The Spiritual Disciplines dutifully practiced cannot produce fruit, or salvation, or love. No matter how dutifully we practice. But, it is not that we need less than that duty, we in fact need more. Love, the love of God, imbued in us by the Holy Spirit, the love he first showed for us, is what must preceed our dutifully practicing the spiritual disciplines. If we put the cart before the proverbial horse, the result will be religion, moralism, and pride.
In Dorothy Sayers's book The Mind of the Maker, she writes, “To feel sacrifice consciously as self-sacrifice argues a failure in love. When the job is a labor of love, the sacrifices will present themselves to the worker – strange as it may seem – in the guise of enjoyment.”
When we begin to pursue God, from a place of love, to discipline ourselves in our pursuit of becoming like Jesus, we will find that while our flesh might protest, and on occasion our sleepiness or distracted minds cause a hindrance, we will find that ultimately what brings about the greatest joy, is being with the one we love.
Dorothy goes on to say, “Moralists, will judge that the former kind of sacrifice is more admirable than the latter, because the moralist, has far more respect for pride than for love.
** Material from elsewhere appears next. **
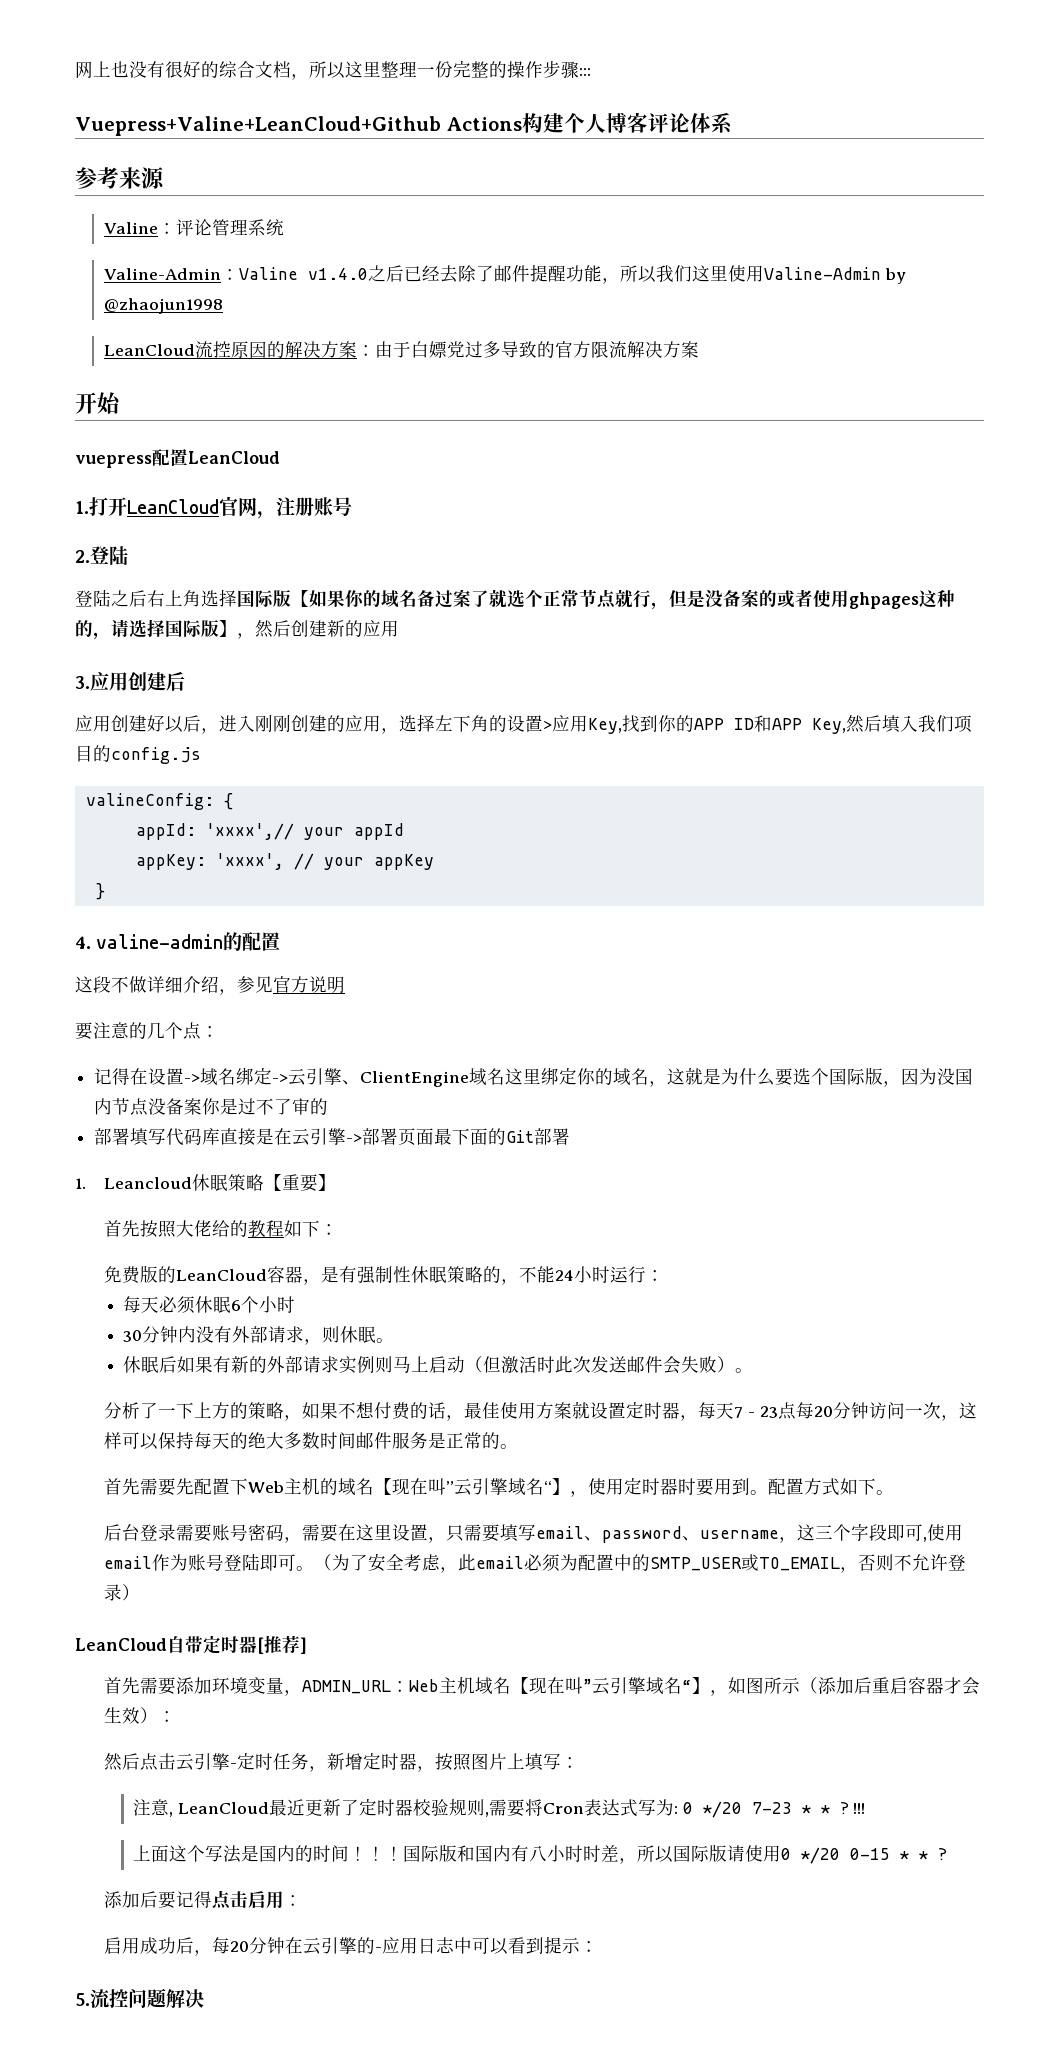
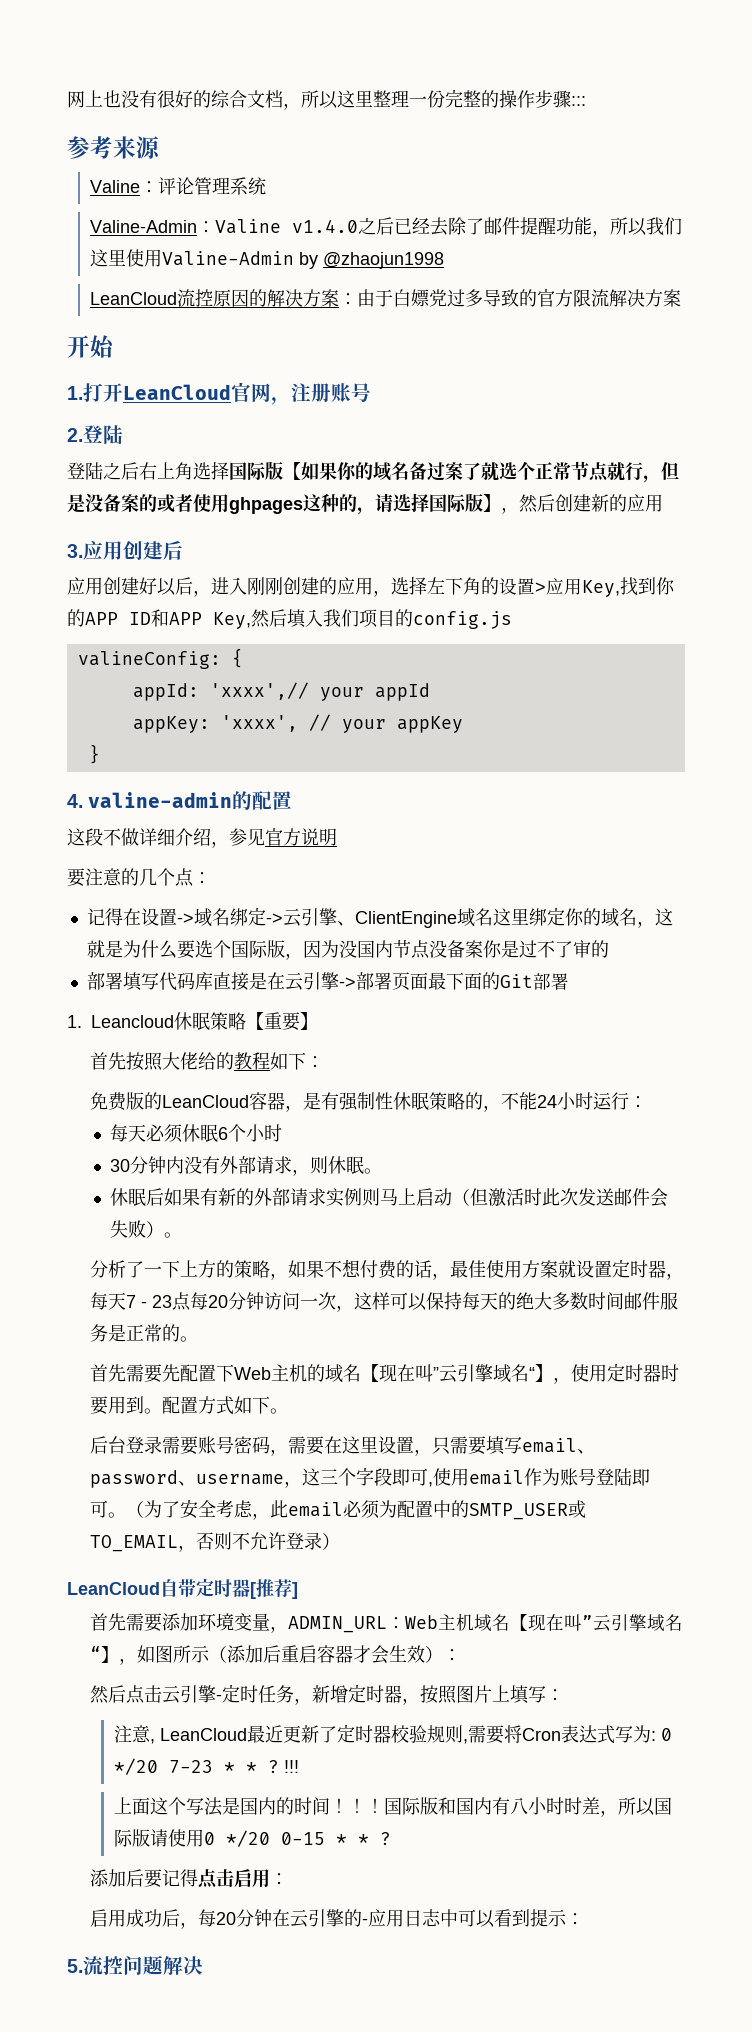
[75,112,732,136] // Vuepress+Valine+LeanCloud+Github Actions构建个人博客评论体系 -> (586, 101) none
[75,449,280,468] // vuepress配置LeanCloud -> (115, 346) none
I do not mean that there is no nobility in doing unpleasant things from a sense of duty, but only that there is more nobility in doing them gladly out of sheer love. The merit, of course, lies precisely in the enjoyment.”
Unless you begin with a love of the Father, duty will not produce anything but striving after empty religion.
In Paul’s prayer for the church at Philippi, love, through Jesus Christ, preceeds everything else. Paul prays in Philippians 1:9-11 “And it is my prayer that your love may abound more and more, with knowledge and all discernment, so that you may approve what is excellent, and so be pure and blameless for the day of Christ, filled with the fruit of righteousness that comes through Jesus Christ, to the glory and praise of God.”
If we are striving for knowledge, discernment, and the fruit of righteousness before we have a love for God that we are growing in, we are driving the cart backward. And as Paul puts it in 1 Corinthians 13, any of these things “without love”, is a clanging gong and a noisy cymbal. If we practice these religious duties apart from love, we are the “white washed tombs” to which Jesus declared “woe” (Matthew 23:27-28).
So what place does duty have? We dutifully pursue our spouses, because we love them. We wake up early to prepare for our children’s day at school because we love them. And as Sayers says, “When the job is a labor of love, the sacrifices will present themselves in the guise of enjoyment.” So while all good, profound meaningful loving relationships require labor, when it is a labor of love, we will find nothing but joy.
In the moments of fleshly weakness, in exhaustion and our hurried state, there is a logical choice to be made, to dutifully pursue our first love, because we know that rather than sleep and distraction, true joy and rest comes from abiding with the father. If love preceeds duty, then and only then, will duty produce a delight in the beloved. Love begets love, and love begets love.